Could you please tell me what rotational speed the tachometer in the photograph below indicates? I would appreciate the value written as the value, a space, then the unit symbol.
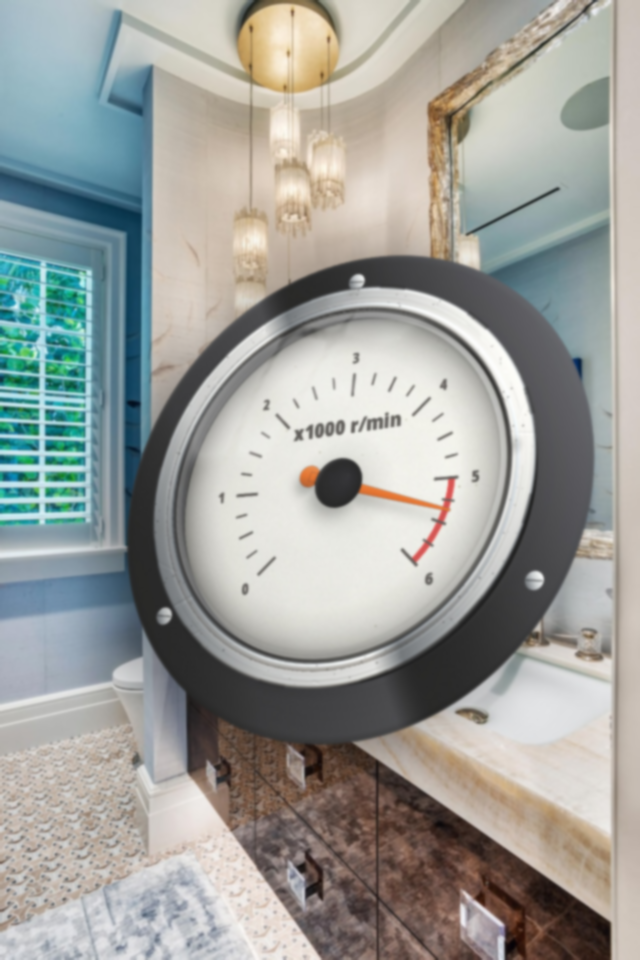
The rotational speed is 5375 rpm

-.-.-

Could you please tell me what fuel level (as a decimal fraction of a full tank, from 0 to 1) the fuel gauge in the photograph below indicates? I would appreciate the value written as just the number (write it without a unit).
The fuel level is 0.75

-.-.-

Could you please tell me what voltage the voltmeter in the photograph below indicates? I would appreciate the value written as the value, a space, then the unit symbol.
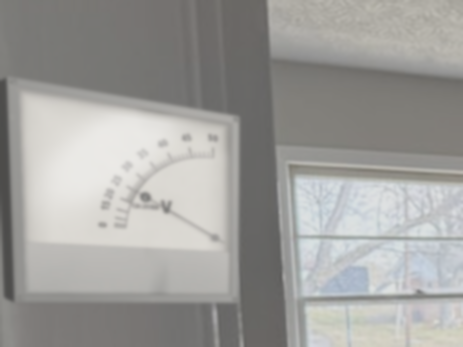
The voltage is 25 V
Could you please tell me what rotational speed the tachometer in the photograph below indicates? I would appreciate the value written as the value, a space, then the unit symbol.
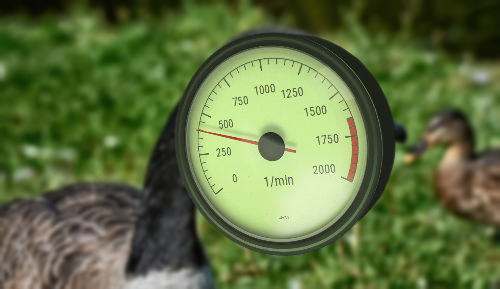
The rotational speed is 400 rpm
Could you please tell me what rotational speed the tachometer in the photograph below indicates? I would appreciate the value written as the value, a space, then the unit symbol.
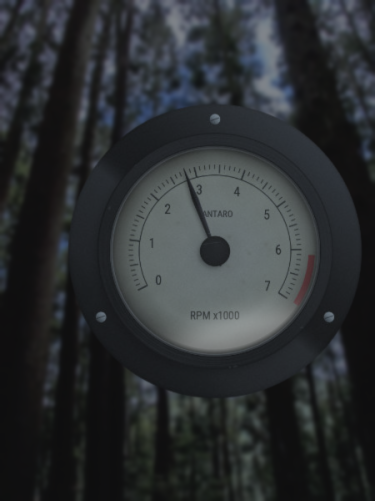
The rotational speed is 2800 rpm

-.-.-

#### INSTRUCTIONS TO FOLLOW:
Extract every line of the data above that contains the string "voltage". Case counts, so skip lines where the capitalization differs.

#### EXERCISE SOLUTION:
Could you please tell me what voltage the voltmeter in the photograph below indicates? I would appreciate the value written as the value, a space, then the unit symbol.
The voltage is 25 V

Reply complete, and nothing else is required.